BRANO DA LEGGERE:
>>

La componente temporale soggiace a ogni rito e mito. Dalla rivoluzione francese in poi ci sono stati diversi esperimenti di calendari laici, talvolta sovrapposti a quelli già esistenti delle stagioni. Già allora i rivoluzionari si sono scontrati con il limite del mimetismo nei nomi e nelle ricorrenze istituite. Soltanto i russi sono riusciti con qualche successo a calendarizzare la loro presa di potere, creando numerose feste civili massicciamente partecipate e seguite. Eppure neanche questo tentativo è sopravvissuto nel tempo, abbiamo visto che è scomparso con la fine dei regimi. La sacralità laica è spesso fragile. Senza riferimenti religiosi, il sacro può trovare fondamento solo nella storia e nella coscienza comunitaria.

<<

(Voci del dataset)

>>

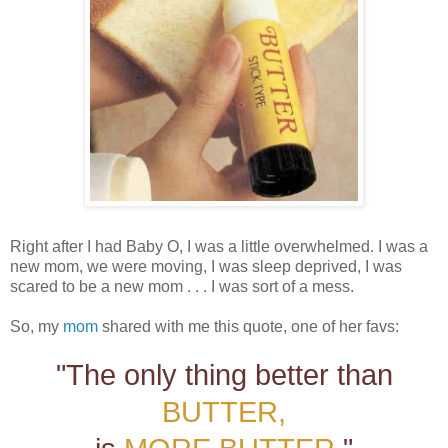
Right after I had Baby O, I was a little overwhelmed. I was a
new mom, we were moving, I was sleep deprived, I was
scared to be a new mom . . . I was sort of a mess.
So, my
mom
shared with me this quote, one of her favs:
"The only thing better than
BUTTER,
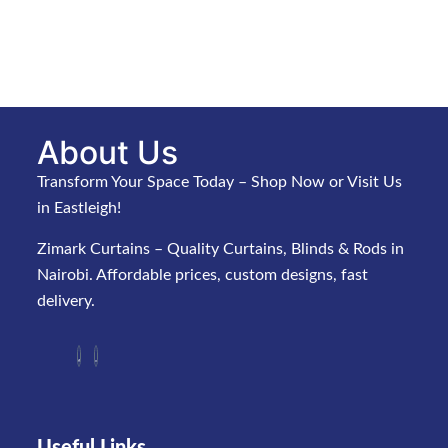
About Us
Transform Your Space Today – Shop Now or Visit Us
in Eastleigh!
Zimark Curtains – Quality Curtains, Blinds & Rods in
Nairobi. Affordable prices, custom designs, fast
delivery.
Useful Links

<<

ATTIVITÀ 1: Elenca tutte le forme verbali al passato prossimo del brano sui calendari laici, una per riga e nell'ordine in cui compaiono.
ATTIVITÀ 2: Scrivi il seguito del brano sui calendari laici, a partire dalla sua ultima frase.

RISPOSTA 1:
ci sono stati
si sono scontrati
sono riusciti
è sopravvissuto
abbiamo visto
è scomparso

RISPOSTA 2:
Di questo tentativo di secolarizzazione della misura del tempo, rimangono per lo più le feste nazionali, come elemento sociale originario. La celebrazione della prima volta assume un ruolo essenziale nell´immaginario di una comunità. La festa civile è appunto legata a un evento storico preciso, alla temporalità, a differenza di una festa religiosa o alla ricorrenza di un santo, che si legano al concetto dell´eternità. Questa ritualità laica non significa solo una mera ripetizione in date prefissate. In ogni festa nazionale è implicitamente racchiuso, un messaggio di ripartenza per l´intera collettività. Per l´Italia è il passaggio alla Repubblica il 2 giugno, dopo la seconda guerra mondiale, in un periodo di entusiasmo popolare. Per i francesi è il 14 luglio, con il ricordo della rivoluzione e le importanti riforme seguite, anche se alcune poi smentite o in parte cancellate nei periodi successivi. Se queste date non esprimono sempre un percorso lineare, è importante scorgere la doppia dimensione delle ricorrenze: la conferma di una fedeltà a un valore e della sua forza fondativa.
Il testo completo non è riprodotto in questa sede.